MEDAN|okemedan. Siswa berinisial MAF (14) tewas setelah ditembak oleh orang tak dikenal (OTK) pada minggu (1/9). Kejadian tersebut terjadi di Jalan Lintas Sumatera (Jalinsum) Lingkungan Pasiran, Kelurahan Simpang Tiga Pekan, Kecamatan Perbaungan, Kabupaten Sergai sekira pukul 05.00 WIB.
Siswa asal Dusun II, Desa Kotagaluh, Kecamatan Perbaungan, Kabupaten Serdang Bedagai (Sergai) ditembak dibagian dada dan punggungnya.
Kejadian itu pun menuai reaksi kecaman dari berbagai kalangan, salah satunya Lembaga Bantuan Hukum (LBH) Medan.
Menilai hal tersebut, Direktur LBH Medan, Irvan Saputra mengatakan bahwa hal itu merupakan tindakan yang tidak berperikemanusiaan.
“Penembakan terhadap MAF merupakan penembakan yang dilakukan secara brutal dan tidak berperikemanusiaan,” ujar Irvan, Senin (2/9).
LBH Medan pun mendesak Polres Sergai untuk segera mengungkap pelaku di balik tewasnya bocah malang itu secara transparan dalam hal kepemilikan senjata apinya (senpi).

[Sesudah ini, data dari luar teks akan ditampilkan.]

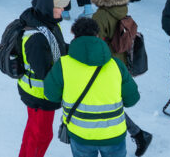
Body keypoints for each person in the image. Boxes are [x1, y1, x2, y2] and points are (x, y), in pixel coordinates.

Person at [41, 16, 141, 157]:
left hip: (80, 134)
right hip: (113, 134)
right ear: (97, 35)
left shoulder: (63, 65)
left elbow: (51, 95)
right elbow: (132, 99)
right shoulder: (116, 65)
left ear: (74, 35)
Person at [90, 0, 153, 154]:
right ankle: (139, 134)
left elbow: (95, 45)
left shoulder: (100, 16)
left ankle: (139, 134)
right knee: (111, 105)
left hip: (106, 66)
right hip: (122, 64)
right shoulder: (122, 9)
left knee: (109, 106)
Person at [16, 0, 70, 157]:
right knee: (42, 136)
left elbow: (60, 49)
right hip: (39, 95)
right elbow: (46, 73)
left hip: (38, 93)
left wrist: (80, 47)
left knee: (33, 131)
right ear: (47, 8)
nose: (62, 9)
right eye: (58, 6)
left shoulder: (50, 25)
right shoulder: (37, 38)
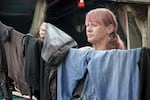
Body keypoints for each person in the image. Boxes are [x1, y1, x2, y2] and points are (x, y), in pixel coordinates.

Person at [39, 8, 125, 50]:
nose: (88, 29)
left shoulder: (121, 57)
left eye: (94, 25)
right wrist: (50, 36)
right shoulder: (85, 52)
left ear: (109, 28)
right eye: (87, 25)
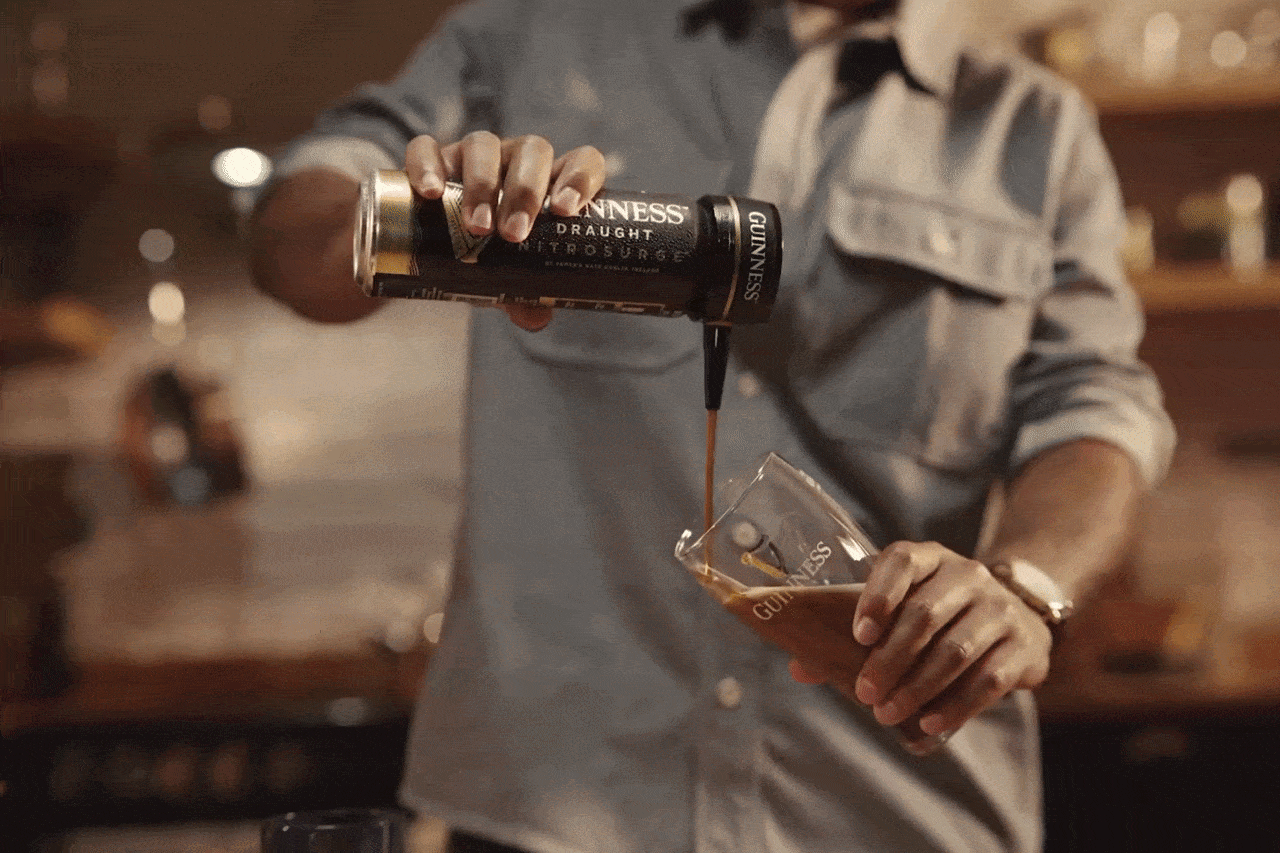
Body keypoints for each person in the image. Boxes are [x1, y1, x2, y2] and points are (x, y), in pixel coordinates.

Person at [250, 1, 1175, 851]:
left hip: (895, 810)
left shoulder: (1035, 127)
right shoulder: (533, 33)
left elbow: (1095, 407)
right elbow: (294, 232)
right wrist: (414, 221)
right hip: (555, 814)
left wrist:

“Apakah (senpi) itu didapat dari peredaran ilegal atau didapat dari pihak-pihak tertentu? Kami juga menilai wilayah Sumatra Utara (Sumut) sangat rentan tindak kekerasan hingga pembunuhan terhadap anak. Maka permasalahan ini harus segera diselesaikan,” tegasnya.
Menurut catatan LBH Medan, dalam kurun waktu 6 bulan terakhir sudah ada 4 anak yang meninggal dunia akibat tindak kekerasan dan pembunuhan secara tragis.
“Dua di antaranya berinisial SIP (13) dan LS (3) yang merupakan anak dan cucu wartawan Rico Sampurna Pasaribu yang tewas dibunuh dan dibakar di Kabupaten Karo pada Juni 2024 dan hingga saat ini otak pelakunya belum terungkap,” urai Irvan.
Selanjutnya, siswa asal kota Medan berinisial MHS (15) yang diduga tewas dibunuh oleh anggota TNI pada Mei 2024 lalu dan sampai saat ini pelakunya juga belum terungkap.
“Kali ini terjadi kembali pembunuhan terhadap MAF yang juga merupakan seorang pelajar dikarenakan ditembak OTK secara brutal. Penembakan MAF secara hukum telah bertentangan dengan peraturan perundang-undangan,” pungkasnya.